Verse 2 – “… worse sinners than all other Galileans…” They were not worse than any other Galileans that had rejected Christ
Verse 3 – “… unless you repent you will all likewise perish” The key word in understanding this verse is repent. ALL Jews who did not repent, leave the Old Covenant, and follow Jesus into the New Covenant, would die without hope, both physically and spiritually.
John 3:16 For God so loved the world that He gave His only begotten Son, that whoever believes in Him should not perish but have everlasting life.
Perish G622 ἀπόλλυμι apollymi ap-ol’-loo-mee Root: from <G575> (apo) and the base of <G3639> (olethros); to destroy fully (reflexive to perish, or lose), literal or figurative :- destroy, die, lose, mar, perish.
These are the choices that mankind has; eternal life or eternal death. They are the same choices that the Jews of the 1st century had. The prophets, Jesus, and later his disciples, all warned them of their coming physical destruction, too.
Verse 4 – “… the tower in Siloam fell…” See John 9:7 and Neh 3:15.
Verse 5 – “… but unless you repent you will all likewise perish.” This is a repeat of the same statement, given to emphasize the importance. He was not discussing falling towers as the manner of their death, but telling them how sure and certain their end would be.

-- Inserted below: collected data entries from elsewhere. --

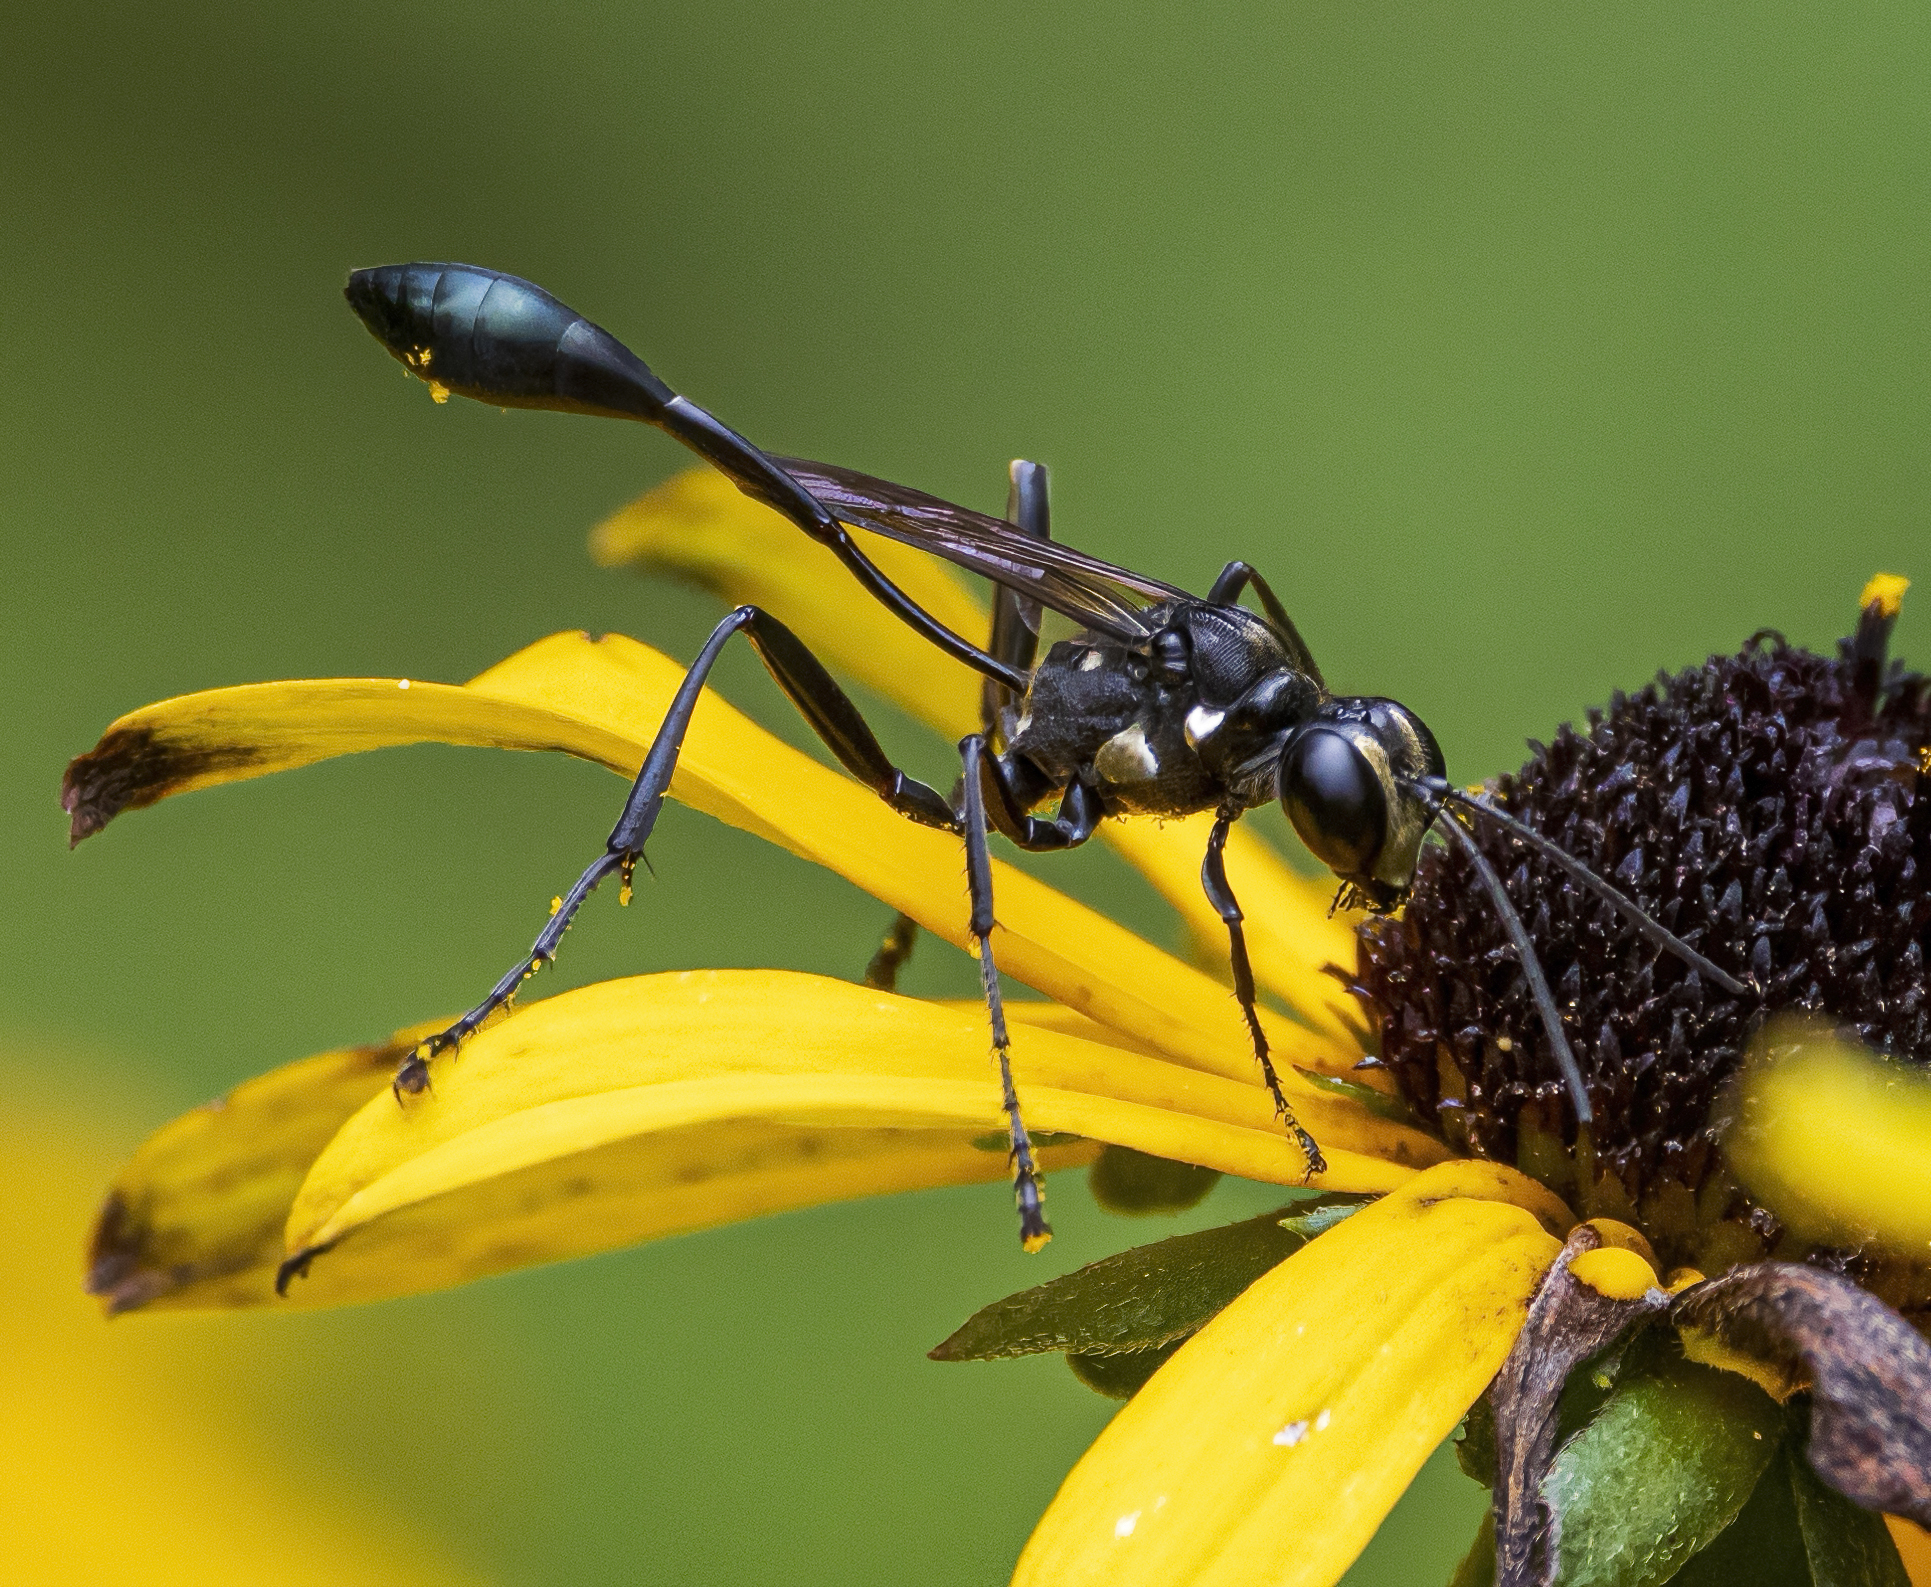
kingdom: Animalia
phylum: Arthropoda
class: Insecta
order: Hymenoptera
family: Sphecidae
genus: Eremnophila
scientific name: Eremnophila aureonotata
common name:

See Josephus, War, b. vi. ch. iv., v., vi.
Verse 6 – “A certain man had a fig tree planted in his vineyard and he came seeking fruit. Fruit and vineyard are common themes in the Bible. In this case:
- The man is God
- The fig tree is his chosen people
- The vineyard is the promised land
- The keeper is Jesus.
Verse 7 – “Then he said to the keeper of his vineyard, ‘Look, for three years I have come seeking fruit on this fig tree…” God seeking fruit for 3 years would correspond to Jesus’ approximate 3 year ministry. “… and find none. Cut it down; why does it use up the ground?'” The “man” (God) was ready to destroy the “tree” (the chosen people).

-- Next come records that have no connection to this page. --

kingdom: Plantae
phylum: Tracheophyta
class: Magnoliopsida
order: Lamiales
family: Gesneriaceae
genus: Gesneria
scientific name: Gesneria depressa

Verse 8 – “… let it alone this year also, until I dig around it and fertilize it.” The “keeper” persuaded the “man” to try once more. It is here that I am unsure of the remaining time allowed. I might be either of these two:
- The extended time could be the remainder of Jesus’ ministry on earth.
- Or, Jesus was leaving the care of the vineyard to his disciples (and the Holy Spirit) for one last try at saving the nation.
Verse 9 – And if it bears fruit, well. But if not, after that you can cut it down.’ ” In either case, after the final attempt, there was an appointed time coming for their destruction.
Matthew 3:10 And even now the ax is laid to the root of the trees. Therefore every tree which does not bear good fruit is cut down and thrown into the fire.
At the time this parable is written God wants to save the Jews, but they are unwilling to accept his son. He has love and hope for them until they reject his son. Then he prepares vengeance on them for their persecution of his new chosen people, the disciples of the Christ. After another parable, Jesus makes this statement:
Luke 18:7-8 And shall God not avenge His own elect who cry out day and night to Him, though He bears long with them?
8 I tell you that He will avenge them speedily. Nevertheless, when the Son of Man comes, will He really find faith on the earth?”
Knowing that the Jews will reject him and that they will reject his disciples, he questions how many will be faithful in the land when he returns. But he has great care for his new chosen people and expresses concern that they might be caught up in the coming Roman invasion. If we read all of Matthew chapter 24, we can see this concern, and also that he tells them how to avoid the impending destruction.
Matthew 24:22 And unless those days were shortened, no flesh would be saved; but for the elect’s sake those days will be shortened.